如何加快ElasticSearch索引?

时间:2017-03-12 18:50:32

标签: python python-3.x elasticsearch

我是弹性搜索的初学者,我必须使用python脚本将100万个随机事件写入弹性搜索集群(托管在云端)...

es = Elasticsearch(
    [host_name],
    port=9243,
    http_auth=("*****","*******"),
    use_ssl=True,
    verify_certs=True,
    ca_certs=certifi.where(),
    sniff_on_start=True
)

这是索引的代码:

for i in range(1000000):

src_centers=['data center a','data center b','data center c','data center d','data center e']
transfer_src = np.random.choice(src_centers, p=[0.3, 0.175, 0.175, 0.175, 0.175])

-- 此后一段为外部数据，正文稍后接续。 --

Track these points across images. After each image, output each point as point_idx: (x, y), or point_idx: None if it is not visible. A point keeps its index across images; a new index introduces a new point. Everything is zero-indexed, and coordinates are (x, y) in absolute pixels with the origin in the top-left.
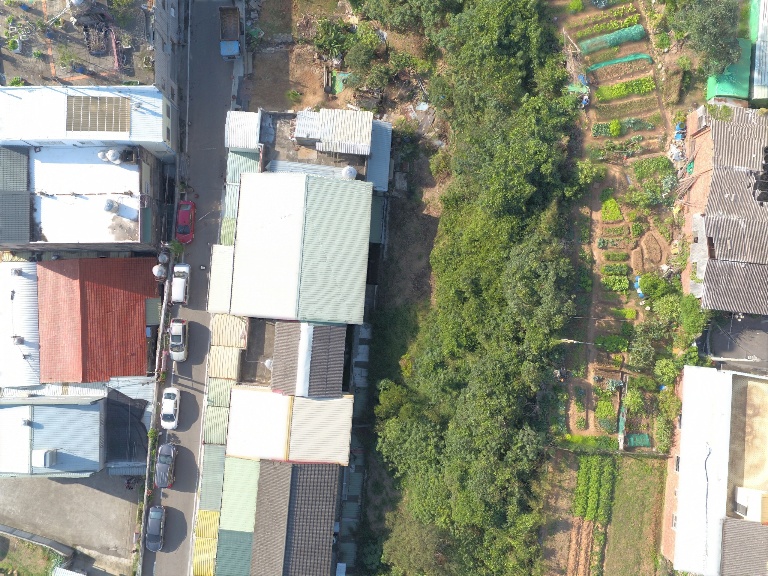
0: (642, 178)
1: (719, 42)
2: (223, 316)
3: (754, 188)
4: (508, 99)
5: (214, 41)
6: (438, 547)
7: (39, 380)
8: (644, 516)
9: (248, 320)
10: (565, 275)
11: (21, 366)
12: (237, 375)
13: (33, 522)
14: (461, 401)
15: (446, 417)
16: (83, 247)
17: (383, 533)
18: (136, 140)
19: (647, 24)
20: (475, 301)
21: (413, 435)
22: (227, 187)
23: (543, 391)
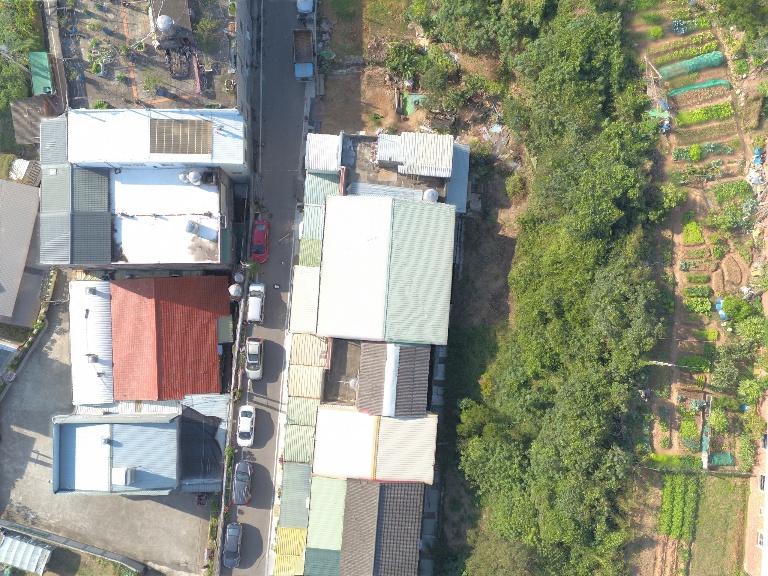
0: (722, 201)
1: None
2: (302, 335)
3: None
4: (589, 124)
5: (286, 63)
6: (526, 565)
7: (113, 398)
8: (727, 534)
9: (331, 340)
10: (653, 298)
11: (95, 384)
12: (321, 395)
13: (104, 538)
14: (546, 421)
15: (527, 436)
16: (160, 267)
17: (462, 550)
18: (218, 162)
19: (725, 50)
20: (558, 322)
21: (497, 454)
22: (305, 208)
23: (627, 411)
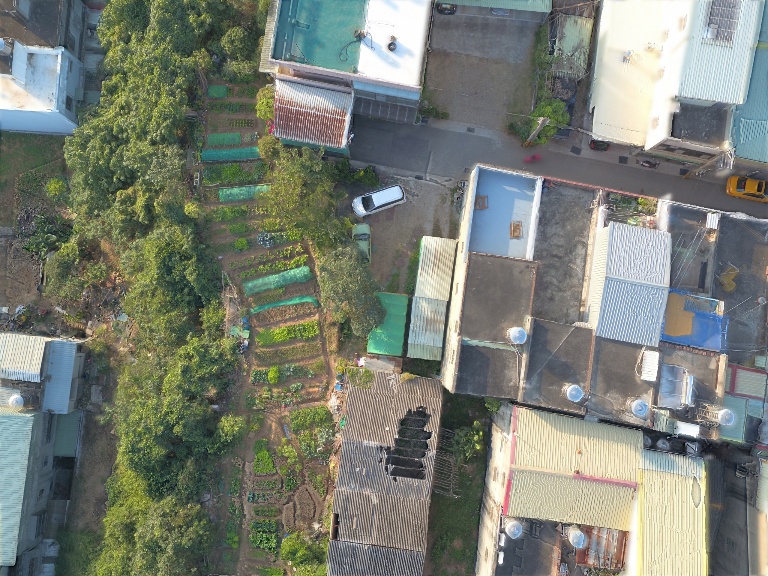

dst_centers = [x for x in src_centers if x != transfer_src]
transfer_dst = np.random.choice(dst_centers)

final_transfer_status = ['transfer-success','transfer-failure']

transfer_starttime = generate_timestamp()
file_size=random.choice(range(1024,10000000000))
ftp={
    'event_type': 'transfer-queued',
    'uuid': uuid.uuid4(),
    'src_site' : transfer_src,
    'dst_site' : transfer_dst,
    'timestamp': transfer_starttime,
    'bytes' : file_size
}
print(i)
es.index(index='ft_initial', id=(i+1), doc_type='initial_transfer_details', body= ftp)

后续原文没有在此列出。